Doctor of Philosophy (PhD)

Document Type

Doctoral Dissertation

College

Business and Economics

Department/School/Program

Management

First Advisor

Dr. Daniel J. Brass

Second Advisor

Dr. Giuseppe Labianca

Abstract

I investigate whether cross-functional or cross-organizational networking following a large corporate merger and acquisition improves managers’ career outcomes. Previous research on networks and career success has focused on stable organizational environments, finding that large, open networks with many structural holes are most advantageous because of superior information benefits and control power, while closed networks provide redundant information that is unhelpful career-wise. However, I suggest that while dense, closed networks formed within knowledge (functional) or identity (legacy organization) boundaries might be detrimental to executives’ future promotability, closed networks are helpful if they are created across those boundaries. These ties help to facilitate knowledge transfer and develop a new superordinate post-merger identity and are ultimately valued by the organization.
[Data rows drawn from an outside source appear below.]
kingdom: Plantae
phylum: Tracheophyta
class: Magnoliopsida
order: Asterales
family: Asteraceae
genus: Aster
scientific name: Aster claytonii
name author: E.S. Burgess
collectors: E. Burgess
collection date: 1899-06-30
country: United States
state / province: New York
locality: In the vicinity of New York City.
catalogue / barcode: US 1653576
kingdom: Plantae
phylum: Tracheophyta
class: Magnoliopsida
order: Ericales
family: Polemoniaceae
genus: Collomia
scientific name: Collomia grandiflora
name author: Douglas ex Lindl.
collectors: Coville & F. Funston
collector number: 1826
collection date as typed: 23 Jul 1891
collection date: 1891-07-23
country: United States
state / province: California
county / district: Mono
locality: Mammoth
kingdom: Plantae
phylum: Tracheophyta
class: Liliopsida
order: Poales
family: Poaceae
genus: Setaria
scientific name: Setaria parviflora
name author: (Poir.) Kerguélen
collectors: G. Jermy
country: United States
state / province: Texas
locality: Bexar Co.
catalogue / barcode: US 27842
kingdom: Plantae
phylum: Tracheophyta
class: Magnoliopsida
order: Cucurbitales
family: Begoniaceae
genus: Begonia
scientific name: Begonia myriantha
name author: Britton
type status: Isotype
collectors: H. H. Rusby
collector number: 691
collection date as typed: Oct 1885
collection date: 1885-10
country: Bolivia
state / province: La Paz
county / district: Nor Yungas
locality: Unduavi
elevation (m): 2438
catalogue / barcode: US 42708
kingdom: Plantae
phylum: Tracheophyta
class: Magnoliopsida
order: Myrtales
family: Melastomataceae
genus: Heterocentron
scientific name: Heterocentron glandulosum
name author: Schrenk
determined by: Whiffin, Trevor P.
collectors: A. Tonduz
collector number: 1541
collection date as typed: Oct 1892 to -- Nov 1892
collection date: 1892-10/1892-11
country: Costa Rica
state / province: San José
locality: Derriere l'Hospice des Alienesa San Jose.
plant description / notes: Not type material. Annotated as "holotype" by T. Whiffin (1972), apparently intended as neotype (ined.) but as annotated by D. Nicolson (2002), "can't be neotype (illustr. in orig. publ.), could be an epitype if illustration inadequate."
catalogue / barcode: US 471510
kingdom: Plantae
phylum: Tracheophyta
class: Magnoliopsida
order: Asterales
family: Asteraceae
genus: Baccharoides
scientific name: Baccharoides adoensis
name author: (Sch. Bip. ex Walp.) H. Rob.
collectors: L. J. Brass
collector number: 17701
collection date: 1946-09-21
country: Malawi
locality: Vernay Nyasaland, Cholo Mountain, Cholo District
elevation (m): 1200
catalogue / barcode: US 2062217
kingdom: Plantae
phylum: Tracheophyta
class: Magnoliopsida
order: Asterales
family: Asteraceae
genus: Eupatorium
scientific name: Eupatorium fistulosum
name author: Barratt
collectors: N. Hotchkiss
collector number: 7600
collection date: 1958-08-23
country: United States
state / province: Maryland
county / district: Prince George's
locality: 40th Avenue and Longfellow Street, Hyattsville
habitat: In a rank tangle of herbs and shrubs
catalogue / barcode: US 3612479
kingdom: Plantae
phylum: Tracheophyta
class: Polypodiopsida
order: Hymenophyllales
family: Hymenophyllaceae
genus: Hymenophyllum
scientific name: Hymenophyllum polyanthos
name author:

I tested this on junior executives’ email and survey data collected at two time points (pre-merger and a year later) from a newly-merged organization. Results show that while closed networks with higher constraint in general were detrimental to executive’s promotability pre-merger, they lose the negative effect in the post-merger tumult. Controlling for overall network constraint, increasing closed networks across functional and legacy organizational boundaries led to managers receiving higher promotability evaluations from top management, whereas increasing closed networks within one functional and legacy organizational boundary did not have a significant impact. Managers’ rank and networking strategy that joins other employees (i.e., having a tertius iungens orientation) 2 moderated the relationships between networks and promotability. Implications are discussed for career and social networks research.